Image credits: TROSY NMR spectrum of recombinant human PrP23-230 produced by myself, Sonia Vallabh, and Mike Mesleh — data and code are available in this GitHub repository and experimental details appear further below in this blog post. CC BY-SA Fairy Prion bird by Sabine’s sunbird via Wikimedia Commons. CC0 north arrow by Pixabay. Public domain font Berry Rotunda from Dafont.

What is TROSY?

Transverse relaxation optimized spectroscopy (TROSY) is a 2-dimensional biomolecular NMR technique that has been widely used since Kurt Wuthrich’s group introduced it about 20 years ago. I’ve now had the chance to perform TROSY a few times on recombinant prion protein (PrP), and I’ll share my experience in detail in this post, though that doesn’t mean I know quite how it works. I’ve looked at the original paper introducing TROSY [Pervushin 1997], but I don’t think I qualify as having “read” it since I don’t sufficiently grasp the physical fundamentals of NMR in the first place to be able to understand the paper. But at least, from reading some things like this blog post, and from having it explained to me a few times, I understand a few basics about TROSY and when/why it is useful.

Structures of very small proteins can be solved through proton NMR, but for larger proteins, you need to acquire a second or third dimension of chemical shifts, usually by 15N- and/or 13C-labeling your protein. One 2-dimensional technique is 15N-1H heteronuclear quantum coherence spectroscopy (HSQC), which allows you to visualize a 2-D landscape of chemical shifts, with each peak corresponding to one amide. This means you get a peak for each NH in the peptide backbone of your protein (and thus one per amino acid except for proline) as well as for the side chains of asparagine, glutamine, and tryptophan. In larger proteins, these peaks to become too broad to distinguish. TROSY, which is sort of a special case of HSQC, provides much crisper peaks and suppresses the asparagine and glutamine side chains.

Neither HSQC nor TROSY on its own tells you which peak is which residue in your protein. The assignment of peaks to residues is usually done through 3D NMR with both 15N and 13C labels. But once someone has done the 3D experiment once and published an assignment of the peaks, you can often use their assignments as a handy reference to tell which peak in your TROSY spectrum corresponds to which amino acid. But, as we’ll see in this post, that part is not trivial.

Why do all this? One application of TROSY is to identify or validate ligands of your protein. Small molecules that bind loosely (with fast on/off rates) will tend to make peaks shift around in your TROSY spectrum, and small molecules that bind tightly (with slow on/off rates) can even make peaks disappear entirely. TROSY can thus provide direct physical evidence of ligand binding, and is free of many of the sources of false positives from other types of binding experiments — though like anything, it also has error modes of its own.


Sonia and I, under the mentorship of Dr. Mike Mesleh, the Broad’s NMR expert, set out to perform TROSY on full-length recombinant human prion protein (HuPrP23-230). We had already managed to purify our protein once (and then a few more times with better yields), and it had good proton NMR and CD spectra — all good things to ascertain before shelling out for the more expensive experiment of 15N labeling.
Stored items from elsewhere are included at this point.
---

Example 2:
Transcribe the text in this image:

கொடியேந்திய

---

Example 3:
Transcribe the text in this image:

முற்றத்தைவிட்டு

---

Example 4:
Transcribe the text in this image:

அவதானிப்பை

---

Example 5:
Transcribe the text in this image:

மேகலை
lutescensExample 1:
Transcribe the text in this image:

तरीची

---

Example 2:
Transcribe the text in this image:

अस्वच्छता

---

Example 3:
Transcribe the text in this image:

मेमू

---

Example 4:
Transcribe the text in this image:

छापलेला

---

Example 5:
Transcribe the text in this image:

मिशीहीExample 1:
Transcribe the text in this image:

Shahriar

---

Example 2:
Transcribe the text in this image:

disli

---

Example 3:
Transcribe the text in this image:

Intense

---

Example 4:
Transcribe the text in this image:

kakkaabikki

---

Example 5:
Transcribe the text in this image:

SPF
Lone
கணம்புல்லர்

We bought this $700 bottle of 15N-labeled rich bacterial media from Cambridge Isotope Laboratories, and then asked several people and read the instructions over and over trying to make sure we understood it right before we used it. In case you found this post by Googling the same questions we had wondered, here’s what we found. We simply diluted the 100mL contents of that bottle 1:10 into purified water — with nothing else — for a final volume of 1L, then induced with the EMD Millipore Overnight Express kit, and we got great results. I share this fact because some folks we talked to around the lab told us that their typical process for 15N labeling is to prepare a minimal bacterial media from ordinary raw ingredients, minus any ingredients that contain nitrogen, then dilute an isotope-bearing supplement 1:100 (instead of 1:10) into it. This proposal made us nervous because it seemed to involve many more potential places for us to mess up, plus after careful evaluation, we weren’t certain whether such an approach was compatible with the autoinduction kit, and in any case it didn’t appear to be the recommended use of this product.
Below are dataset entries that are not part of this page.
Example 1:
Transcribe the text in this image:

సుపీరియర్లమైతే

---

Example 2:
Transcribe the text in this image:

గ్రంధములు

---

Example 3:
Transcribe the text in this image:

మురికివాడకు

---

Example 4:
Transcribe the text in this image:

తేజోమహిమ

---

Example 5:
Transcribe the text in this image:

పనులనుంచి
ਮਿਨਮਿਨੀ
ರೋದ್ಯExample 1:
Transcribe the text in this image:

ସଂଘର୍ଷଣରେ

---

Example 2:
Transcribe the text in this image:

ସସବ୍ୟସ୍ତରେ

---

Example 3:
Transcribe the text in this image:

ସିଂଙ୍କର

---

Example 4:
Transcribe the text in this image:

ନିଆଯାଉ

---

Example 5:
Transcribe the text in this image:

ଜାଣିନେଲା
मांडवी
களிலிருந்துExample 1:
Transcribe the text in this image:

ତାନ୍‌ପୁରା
With our approach of using only the 15N rich media and the overnight express kit, we were able to purify ~45 mg of 15N-labeled HuPrP23-230 from 1L of broth. (For methods, see the Rocky Mountain Recombinant protocol). For comparison, our last prep of unlabeled HuPrP23-230 yielded ~69 mg (a big improvement over our first PrP prep at Broad, which yielded only 8 mg). So our yield of 45 mg for 15N-labeled protein was fantastic — people had mentally prepared us that our yield might be just a fraction of what we normally get.

We dialyzed subsets of the protein into two different buffers. One batch went into 10 mM phosphate buffer at pH 5.8, which is the “classic” dialysis buffer for our protein. The other batch went into 20 mM HEPES at pH 6.8 — the higher pH is more physiological, and we are told that HEPES does better than phosphate at maintaining a high true positive rate for weak ligands. Our protein preps had begun their life down in the concentration range of 11-13 μM, but TROSY works best at 50-100 μM, so we next used Corning Spin-X UF Concentrators to concentrate the protein. That part is simple: spin some water through the concentrators to rinse, then load protein and spin until it’s down to the desired volume. Spec the protein on the NanoDrop again when you’re done as you might lose a little bit (say 5%) of your protein in the process.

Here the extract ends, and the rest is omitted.